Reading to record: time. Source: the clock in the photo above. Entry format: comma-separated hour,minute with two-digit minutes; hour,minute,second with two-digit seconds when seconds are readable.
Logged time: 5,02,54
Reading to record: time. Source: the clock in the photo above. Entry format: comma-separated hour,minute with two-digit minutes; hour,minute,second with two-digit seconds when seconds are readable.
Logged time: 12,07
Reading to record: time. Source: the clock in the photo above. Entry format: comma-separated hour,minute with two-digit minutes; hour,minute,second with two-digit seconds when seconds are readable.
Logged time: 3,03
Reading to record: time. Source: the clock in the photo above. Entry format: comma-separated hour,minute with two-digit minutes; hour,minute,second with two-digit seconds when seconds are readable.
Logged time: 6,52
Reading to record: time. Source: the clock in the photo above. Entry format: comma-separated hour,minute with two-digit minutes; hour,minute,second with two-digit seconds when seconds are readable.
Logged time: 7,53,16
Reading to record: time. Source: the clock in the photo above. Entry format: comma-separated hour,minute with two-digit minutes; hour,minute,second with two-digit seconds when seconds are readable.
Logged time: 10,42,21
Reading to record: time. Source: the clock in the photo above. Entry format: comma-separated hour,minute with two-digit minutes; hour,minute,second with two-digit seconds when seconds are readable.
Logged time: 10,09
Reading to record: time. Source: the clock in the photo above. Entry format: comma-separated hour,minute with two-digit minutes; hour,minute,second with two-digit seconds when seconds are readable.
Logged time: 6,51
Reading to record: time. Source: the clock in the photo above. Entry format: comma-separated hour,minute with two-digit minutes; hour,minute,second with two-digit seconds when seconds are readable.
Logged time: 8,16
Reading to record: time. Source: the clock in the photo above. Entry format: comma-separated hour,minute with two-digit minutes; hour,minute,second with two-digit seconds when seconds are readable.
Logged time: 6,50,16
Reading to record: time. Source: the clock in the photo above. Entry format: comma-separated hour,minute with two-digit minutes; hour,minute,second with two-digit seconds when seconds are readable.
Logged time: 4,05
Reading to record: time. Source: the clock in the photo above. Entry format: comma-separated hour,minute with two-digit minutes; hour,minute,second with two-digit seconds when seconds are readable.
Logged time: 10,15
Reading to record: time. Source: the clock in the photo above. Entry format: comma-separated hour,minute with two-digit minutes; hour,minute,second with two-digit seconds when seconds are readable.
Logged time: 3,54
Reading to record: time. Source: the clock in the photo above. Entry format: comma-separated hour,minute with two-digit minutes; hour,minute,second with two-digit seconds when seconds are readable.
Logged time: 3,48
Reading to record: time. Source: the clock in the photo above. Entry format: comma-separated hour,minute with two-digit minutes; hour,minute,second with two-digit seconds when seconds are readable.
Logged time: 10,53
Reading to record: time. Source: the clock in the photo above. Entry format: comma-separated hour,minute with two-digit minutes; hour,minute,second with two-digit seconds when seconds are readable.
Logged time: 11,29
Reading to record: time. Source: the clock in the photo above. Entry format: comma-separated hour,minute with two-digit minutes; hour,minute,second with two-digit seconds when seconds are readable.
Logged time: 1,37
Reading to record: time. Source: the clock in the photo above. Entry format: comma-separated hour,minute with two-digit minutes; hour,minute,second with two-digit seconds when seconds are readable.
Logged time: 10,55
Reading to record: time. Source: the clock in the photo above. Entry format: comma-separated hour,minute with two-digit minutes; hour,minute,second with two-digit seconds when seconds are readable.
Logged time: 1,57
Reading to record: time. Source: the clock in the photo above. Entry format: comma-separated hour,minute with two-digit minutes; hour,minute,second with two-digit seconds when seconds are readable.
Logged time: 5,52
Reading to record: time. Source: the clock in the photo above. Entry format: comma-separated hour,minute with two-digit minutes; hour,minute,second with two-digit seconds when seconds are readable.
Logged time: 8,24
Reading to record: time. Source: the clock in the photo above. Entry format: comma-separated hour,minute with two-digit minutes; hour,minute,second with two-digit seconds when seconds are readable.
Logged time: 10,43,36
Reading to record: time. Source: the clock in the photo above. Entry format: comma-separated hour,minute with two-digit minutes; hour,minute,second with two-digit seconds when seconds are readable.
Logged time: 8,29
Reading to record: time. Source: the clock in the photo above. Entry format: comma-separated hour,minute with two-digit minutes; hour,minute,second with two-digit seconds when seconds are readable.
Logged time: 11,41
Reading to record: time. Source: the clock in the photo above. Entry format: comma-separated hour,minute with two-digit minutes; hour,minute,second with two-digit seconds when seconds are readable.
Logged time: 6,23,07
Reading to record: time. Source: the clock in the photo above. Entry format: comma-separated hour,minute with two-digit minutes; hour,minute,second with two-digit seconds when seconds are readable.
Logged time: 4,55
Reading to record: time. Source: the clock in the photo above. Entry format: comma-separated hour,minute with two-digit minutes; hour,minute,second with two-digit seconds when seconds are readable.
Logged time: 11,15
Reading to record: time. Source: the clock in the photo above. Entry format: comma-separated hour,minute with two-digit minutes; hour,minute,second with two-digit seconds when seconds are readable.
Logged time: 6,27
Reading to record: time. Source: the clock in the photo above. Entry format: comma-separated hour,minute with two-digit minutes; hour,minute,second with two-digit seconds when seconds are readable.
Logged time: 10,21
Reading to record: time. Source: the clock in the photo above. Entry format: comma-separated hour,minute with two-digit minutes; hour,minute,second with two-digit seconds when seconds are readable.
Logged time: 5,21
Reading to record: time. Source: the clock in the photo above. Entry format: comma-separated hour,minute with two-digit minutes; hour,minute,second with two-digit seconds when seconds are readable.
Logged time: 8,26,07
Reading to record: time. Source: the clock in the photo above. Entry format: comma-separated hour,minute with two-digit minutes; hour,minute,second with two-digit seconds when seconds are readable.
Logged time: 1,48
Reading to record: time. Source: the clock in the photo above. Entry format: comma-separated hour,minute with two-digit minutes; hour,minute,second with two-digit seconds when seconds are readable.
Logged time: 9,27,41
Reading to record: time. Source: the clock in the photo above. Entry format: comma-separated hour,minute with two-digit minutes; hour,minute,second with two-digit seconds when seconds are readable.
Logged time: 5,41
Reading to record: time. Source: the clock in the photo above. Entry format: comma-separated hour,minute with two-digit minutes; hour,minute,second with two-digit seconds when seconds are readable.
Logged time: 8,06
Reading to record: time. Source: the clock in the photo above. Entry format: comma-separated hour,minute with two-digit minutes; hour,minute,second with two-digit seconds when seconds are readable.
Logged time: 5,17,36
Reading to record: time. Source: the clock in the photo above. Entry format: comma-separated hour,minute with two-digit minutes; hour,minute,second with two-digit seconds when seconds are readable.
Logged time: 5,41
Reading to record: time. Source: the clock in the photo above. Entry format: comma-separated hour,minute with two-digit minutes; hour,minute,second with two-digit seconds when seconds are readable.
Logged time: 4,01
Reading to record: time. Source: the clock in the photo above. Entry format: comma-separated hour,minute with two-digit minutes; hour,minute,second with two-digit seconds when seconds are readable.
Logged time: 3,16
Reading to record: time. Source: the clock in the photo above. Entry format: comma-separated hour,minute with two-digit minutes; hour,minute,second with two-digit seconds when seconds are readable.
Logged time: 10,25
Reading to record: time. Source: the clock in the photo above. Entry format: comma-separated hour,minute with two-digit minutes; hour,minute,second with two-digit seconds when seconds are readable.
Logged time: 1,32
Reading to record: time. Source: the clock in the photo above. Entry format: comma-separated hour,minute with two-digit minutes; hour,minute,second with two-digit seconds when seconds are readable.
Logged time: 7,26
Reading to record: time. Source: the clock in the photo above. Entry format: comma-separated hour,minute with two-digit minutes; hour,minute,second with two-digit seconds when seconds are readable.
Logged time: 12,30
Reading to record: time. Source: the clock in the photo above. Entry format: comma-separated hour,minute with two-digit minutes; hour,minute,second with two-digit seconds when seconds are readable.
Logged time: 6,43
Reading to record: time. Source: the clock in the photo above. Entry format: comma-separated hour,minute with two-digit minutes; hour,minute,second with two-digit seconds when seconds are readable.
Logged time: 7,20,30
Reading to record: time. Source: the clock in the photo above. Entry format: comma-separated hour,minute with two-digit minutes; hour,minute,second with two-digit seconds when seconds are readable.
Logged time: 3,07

☆ ☆ ☆ ☆

### WORK TO COMPLETE:
Lay out everything from the start of the listing above down to the line containing "Logged time: 6,50,16", both ends included, as a Markdown table with the columns No. and Line. Number each line and leave out blank lines.

### WORKED SOLUTION:
| No. | Line |
|---|---|
| 1 | Reading to record: time. Source: the clock in the photo above. Entry format: comma-separated hour,minute with two-digit minutes; hour,minute,second with two-digit seconds when seconds are readable. |
| 2 | Logged time: 5,02,54 |
| 3 | Reading to record: time. Source: the clock in the photo above. Entry format: comma-separated hour,minute with two-digit minutes; hour,minute,second with two-digit seconds when seconds are readable. |
| 4 | Logged time: 12,07 |
| 5 | Reading to record: time. Source: the clock in the photo above. Entry format: comma-separated hour,minute with two-digit minutes; hour,minute,second with two-digit seconds when seconds are readable. |
| 6 | Logged time: 3,03 |
| 7 | Reading to record: time. Source: the clock in the photo above. Entry format: comma-separated hour,minute with two-digit minutes; hour,minute,second with two-digit seconds when seconds are readable. |
| 8 | Logged time: 6,52 |
| 9 | Reading to record: time. Source: the clock in the photo above. Entry format: comma-separated hour,minute with two-digit minutes; hour,minute,second with two-digit seconds when seconds are readable. |
| 10 | Logged time: 7,53,16 |
| 11 | Reading to record: time. Source: the clock in the photo above. Entry format: comma-separated hour,minute with two-digit minutes; hour,minute,second with two-digit seconds when seconds are readable. |
| 12 | Logged time: 10,42,21 |
| 13 | Reading to record: time. Source: the clock in the photo above. Entry format: comma-separated hour,minute with two-digit minutes; hour,minute,second with two-digit seconds when seconds are readable. |
| 14 | Logged time: 10,09 |
| 15 | Reading to record: time. Source: the clock in the photo above. Entry format: comma-separated hour,minute with two-digit minutes; hour,minute,second with two-digit seconds when seconds are readable. |
| 16 | Logged time: 6,51 |
| 17 | Reading to record: time. Source: the clock in the photo above. Entry format: comma-separated hour,minute with two-digit minutes; hour,minute,second with two-digit seconds when seconds are readable. |
| 18 | Logged time: 8,16 |
| 19 | Reading to record: time. Source: the clock in the photo above. Entry format: comma-separated hour,minute with two-digit minutes; hour,minute,second with two-digit seconds when seconds are readable. |
| 20 | Logged time: 6,50,16 |